READING TEXT:
Practical Example: Matrix Multiplication

Let’s see how memory layout affects a real algorithm:

CPU-Optimized Version

// CPU version: iterate in cache-friendly order
for (int i = 0; i < M; i++) {
  for (int j = 0; j < K; j++) {
    double a_ij = A[i][j];
    for (int k = 0; k < N; k++) {
      C[i][k] += a_ij * B[j][k];  // Accesses C and B sequentially
    }
  }
}

Why is this cache-friendly? - Inner loop accesses B[j][k] and C[i][k] with stride 1 (sequential) - Data from one cache line is reused multiple times - Compiler can prefetch next cache lines

GPU-Optimized Version

// GPU version: organize computation for coalescence
Kokkos::View<double**> A("A", M, K);
Kokkos::View<double**> B("B", K, N);
Kokkos::View<double**> C("C", M, N);

// Tile-based approach for better memory access patterns
// (Note: Kokkos::Cuda here specifies NVIDIA GPU; for AMD use Kokkos::HIP)
int tile_size = 32;  // Typical block size

for (int i_tile = 0; i_tile < M; i_tile += tile_size) {
  for (int j_tile = 0; j_tile < N; j_tile += tile_size) {
    // Compute one tile of C with many threads
    Kokkos::parallel_for(
      Kokkos::MDRangePolicy<Kokkos::Cuda, Kokkos::Rank<2>>(
        {i_tile, j_tile}, {i_tile + tile_size, j_tile + tile_size}),
      KOKKOS_LAMBDA(int i, int j) {
        double sum = 0.0;
        for (int k = 0; k < K; k++) {
          sum += A(i, k) * B(k, j);
        }
        C(i, j) += sum;
      });
  }
}

Why is this good for GPU? - Threads in a block compute nearby output elements - Accessing A(i, k) means thread i accesses row i (shared across threads) - Accessing B(k, j) means thread j accesses similar j indices (near-coalesced) - Multiple threads share data, reducing bandwidth requirements

Memory Layout in Kokkos

Kokkos provides different layouts to control memory organization:

Layout Right (Row-Major, Default)

Kokkos::View<double**> A("A", M, N);  // Default: layout_right
// Memory layout: [A(0,0)][A(0,1)]...[A(0,N-1)][A(1,0)][A(1,1)]...
// Good for: Sequential row access

Layout Left (Column-Major)

Kokkos::View<double**, Kokkos::LayoutLeft> B("B", M, N);
// Memory layout: [B(0,0)][B(1,0)]...[B(M-1,0)][B(0,1)][B(1,1)]...
// Good for: Sequential column access, Fortran compatibility

Choosing the Right Layout

Layout Right (default): Use this for most cases on CPUs and GPUs
Layout Left: Use if your algorithm naturally accesses columns (rare), or interfacing with Fortran code

// CPU-friendly: row-major
Kokkos::View<double**> A("A", M, N);
for (int i = 0; i < M; i++) {
  for (int j = 0; j < N; j++) {
    sum += A(i, j);
  }
}

// GPU-friendly: still row-major, but ensure coalesced access through kernel design
Kokkos::View<double**> B("B", M, N);
Kokkos::parallel_for(
  Kokkos::MDRangePolicy<Kokkos::Cuda, Kokkos::Rank<2>>({0, 0}, {M, N}),
  KOKKOS_LAMBDA(int i, int j) {
    result(i, j) = B(i, j) * 2.0;
  });

Common Pitfalls

1. Column-Wise Access on CPU

// ❌ WRONG: Column-wise access on CPU (cache misses)

SET TASK:
Continue the Kokkos memory layout text above from the point where it stops.

DATA PROVIDED:
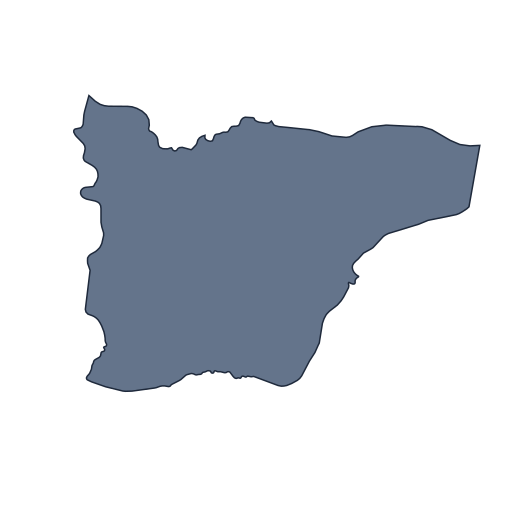 the Province of Sud-Kivu, rotated 280°
{"feature_id": "COD-1894", "entity_name": "Sud-Kivu", "entity_type": "Province", "adm_level": 1, "iso_a3": "COD", "parent_name": "Democratic Republic of the Congo", "parent_adm1": "", "projection": "mercator", "projection_center": [28.022, -3.333], "detail": "fine", "context": "isolated", "style": "filled", "palette": "slate", "viewbox_px": 512, "rotation_deg": 280, "n_neighbors": 0, "source": "natural_earth", "source_scale": "10m", "svg_char_len": 4749}
<svg xmlns="http://www.w3.org/2000/svg" viewBox="0 0 512 512"><g transform="rotate(280 256 256)"><path d="M411.2,390.7L411.6,392.3L412.1,397.1L410.9,407.3L403.6,427.2L401.2,437.4L401.6,447.6L403.8,457.2L376.2,457.2L341.4,457.2L339.1,455.4L335.4,451.5L333.1,448.7L331.5,446.0L321.0,419.3L315.6,410.8L301.2,382.5L299.3,380.0L298.3,378.9L296.9,377.7L284.6,369.8L282.7,367.8L277.5,361.3L270.7,357.1L268.1,355.0L265.6,353.4L263.4,352.7L261.1,352.9L258.8,353.9L257.0,355.3L255.6,357.0L254.7,358.5L253.9,360.5L253.6,360.6L253.2,360.5L252.3,359.5L251.4,358.8L250.9,358.5L250.3,358.2L249.7,358.0L249.1,357.9L248.1,358.0L247.6,358.2L246.9,358.2L246.3,358.2L245.7,357.9L245.4,357.2L245.2,356.2L245.5,354.1L246.1,352.4L246.1,352.0L245.5,351.7L245.0,351.8L243.2,352.5L242.5,352.6L242.0,352.6L240.8,352.6L230.8,349.4L226.5,347.5L221.8,344.6L214.4,337.9L211.6,336.0L210.1,335.2L206.1,333.9L201.3,333.1L181.6,333.4L180.7,333.3L179.6,332.9L171.2,330.8L161.9,326.9L145.9,321.8L143.0,320.3L140.7,318.3L136.6,313.2L133.8,308.7L132.8,306.1L132.2,303.5L132.3,300.2L137.0,274.7L136.8,274.0L136.4,272.8L136.2,272.2L136.3,268.7L135.9,268.1L135.1,267.3L135.0,266.8L135.1,266.0L135.4,264.7L135.4,263.8L135.1,263.1L134.7,262.8L134.2,262.5L133.7,262.4L133.3,262.2L133.0,261.9L132.9,261.3L132.9,260.6L133.0,259.8L132.8,259.2L132.3,258.5L132.1,258.1L132.0,257.5L132.1,256.6L132.4,255.8L133.6,254.2L136.8,250.8L137.2,250.3L137.3,249.6L137.3,248.6L137.0,247.9L136.6,247.5L136.3,247.2L136.1,246.9L135.9,246.4L135.7,245.8L135.6,245.0L135.9,241.2L135.8,240.5L135.4,238.5L135.9,235.6L135.6,235.1L135.1,234.8L134.2,234.7L133.7,234.5L133.3,234.1L133.1,233.5L133.1,232.8L133.3,232.2L134.4,231.4L134.7,230.9L134.8,230.3L134.8,229.2L134.7,228.6L134.5,228.1L133.2,226.3L132.9,225.7L132.2,223.9L131.8,223.5L130.7,223.0L130.3,222.6L129.9,222.1L129.2,219.5L128.7,218.4L128.5,217.6L128.6,216.6L129.1,214.8L129.1,213.8L129.1,213.0L128.9,212.3L127.0,208.3L126.3,207.5L121.2,203.4L119.9,201.9L115.3,195.8L114.5,194.9L113.0,194.1L112.6,193.6L112.2,192.5L112.2,188.6L111.8,186.3L111.0,184.1L109.1,180.8L108.4,179.1L101.4,157.3L100.1,151.0L99.9,148.3L101.1,130.6L103.5,115.9L104.7,111.6L105.0,111.0L105.8,110.4L106.7,110.2L107.9,110.5L108.6,110.8L110.7,112.1L111.8,112.6L115.9,113.6L119.4,113.5L120.3,113.7L121.0,113.9L121.4,114.1L121.8,114.2L122.4,114.4L123.4,114.4L124.1,114.5L124.8,114.7L125.3,115.0L125.8,115.4L126.2,115.8L128.8,119.0L129.2,119.4L129.7,119.7L130.2,120.0L130.9,120.2L134.1,120.3L134.7,120.7L135.1,121.3L135.4,121.9L135.6,122.4L136.0,122.9L136.5,123.2L137.1,123.3L137.8,123.2L139.0,122.2L139.4,121.9L140.1,122.1L140.4,122.6L140.7,123.2L140.9,123.7L141.3,124.0L142.0,124.3L142.7,124.3L143.5,124.0L144.3,123.3L145.2,122.7L146.4,122.2L148.8,121.7L151.6,120.8L155.0,119.4L160.3,116.2L163.3,113.9L165.7,111.6L167.1,109.6L168.2,107.3L168.8,105.2L169.6,100.6L171.3,98.3L173.8,97.2L213.1,95.1L219.5,91.5L222.0,90.9L224.8,90.5L226.9,91.3L228.7,92.6L232.5,97.2L234.4,98.8L237.2,100.7L239.7,101.5L241.7,102.0L249.7,102.4L252.3,101.9L257.9,99.1L262.3,97.5L275.8,95.1L278.5,94.3L280.6,92.7L281.6,90.8L282.2,88.2L282.6,79.3L283.2,76.9L284.0,75.0L285.2,73.6L286.8,72.5L288.3,72.2L289.7,72.2L291.0,72.7L292.2,73.5L293.2,74.6L293.9,75.9L295.9,82.9L296.3,83.8L297.0,84.2L299.6,84.9L301.5,85.8L303.4,86.3L306.5,86.7L309.4,86.1L311.7,85.2L313.7,83.8L315.4,81.7L316.8,78.9L319.5,71.3L320.6,70.0L322.5,68.9L324.9,68.7L327.9,69.1L332.1,69.1L334.7,68.2L336.8,66.4L342.6,58.3L344.0,56.8L346.4,55.0L347.9,54.8L349.1,55.2L349.7,56.0L351.4,60.2L352.0,61.4L353.4,62.3L355.6,62.9L365.0,62.0L368.9,62.1L385.0,63.6L380.5,70.8L378.3,76.1L377.7,80.4L377.9,84.8L381.1,103.7L381.4,108.1L380.7,113.1L378.8,118.8L375.8,123.5L371.6,126.8L366.3,128.2L362.8,128.1L361.8,128.5L360.5,129.6L360.4,130.7L360.0,132.0L359.1,133.8L357.7,135.9L356.0,137.7L353.9,138.9L351.4,139.6L348.1,140.8L346.4,142.2L345.5,145.4L345.8,148.0L346.2,150.4L347.4,152.6L347.9,154.0L345.8,155.9L345.3,157.5L345.8,159.0L346.8,159.8L348.2,160.4L349.4,161.7L350.2,164.5L349.4,173.7L350.4,174.6L354.9,177.6L356.5,178.2L360.1,178.6L362.5,179.8L364.4,181.9L366.0,184.8L363.5,185.1L362.0,186.4L361.2,188.5L361.0,191.1L361.9,193.1L364.1,193.7L366.6,194.0L368.4,194.8L369.0,195.7L370.1,199.0L371.9,201.6L372.4,202.8L372.6,204.7L373.4,206.7L375.2,207.6L377.4,208.4L379.2,209.6L379.9,211.5L380.4,214.0L381.4,216.2L383.7,217.1L386.0,217.4L388.0,218.1L389.7,219.4L390.8,221.2L391.6,228.2L391.7,229.0L391.2,230.3L389.7,231.2L388.8,233.2L388.3,235.7L388.7,243.7L389.5,246.1L391.6,247.7L391.0,248.3L388.2,250.8L387.7,252.4L387.4,256.0L388.1,264.7L389.5,284.5L389.7,286.6L389.4,296.1L388.7,301.2L387.4,310.0L388.5,324.2L389.6,327.5L391.4,330.1L396.0,335.0L403.4,347.6L406.8,359.2L407.5,361.5L411.2,390.7Z" fill="#64748b" stroke="#1e293b" stroke-width="1.5"/></g></svg>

RESPONSE FOR THIS EXERCISE:
for (int j = 0; j < N; j++) {
  for (int i = 0; i < M; i++) {
    sum += A[i][j];  // Jumps by M*sizeof(double) each time
  }
}

// ✓ CORRECT: Row-wise access on CPU
for (int i = 0; i < M; i++) {
  for (int j = 0; j < N; j++) {
    sum += A[i][j];  // Sequential memory access
  }
}

2. Large Strides on GPU

// ❌ WRONG: Large strides prevent coalescing
Kokkos::parallel_for(N, KOKKOS_LAMBDA(int i) {
  int idx = i * large_stride;  // Thread i accesses far apart addresses
  result[i] = data[idx];
});

// ✓ CORRECT: Unit stride for coalescing
Kokkos::parallel_for(N, KOKKOS_LAMBDA(int i) {
  result[i] = data[i];  // Thread i accesses data[i], perfectly coalesced
});

3. Indirect Memory Access

// ❌ WRONG: Unpredictable access pattern
Kokkos::parallel_for(N, KOKKOS_LAMBDA(int i) {
  int idx = indices[i];  // idx values are random
  sum += data[idx];
});

// ✓ BETTER: Predictable access pattern or restructure data
// Sort indices first, or use data layout that matches access pattern
for (int i = 0; i < N; i++) {
  sum += data[i];  // Sequential access
}

Measuring Memory Performance

CPU: Cache Misses

Use profiling tools to measure cache behavior:

# Linux: Use perf to measure cache misses
perf stat -e cache-references,cache-misses ./program

# Output might show:
# 1,234,567 cache-references (2.15%)
#   123,456 cache-misses   (10.0% of all cache refs)

Lower cache-miss percentage is better. Aim for < 5%.

GPU: Memory Bandwidth

Check if your GPU code is bandwidth-bound:

// Measure time and data transferred
double bandwidth_gb_s = (2 * N * sizeof(double)) / (time_seconds * 1e9);

// Compare to peak bandwidth
// A100: 2 TB/s peak
// RTX 3090: 930 GB/s peak
// If measured << peak, your code is not coalescing well

Guidelines for Writing Performant Code

These guidelines help you write code that performs well on real hardware. Following them can mean the difference between code that runs in seconds vs hours!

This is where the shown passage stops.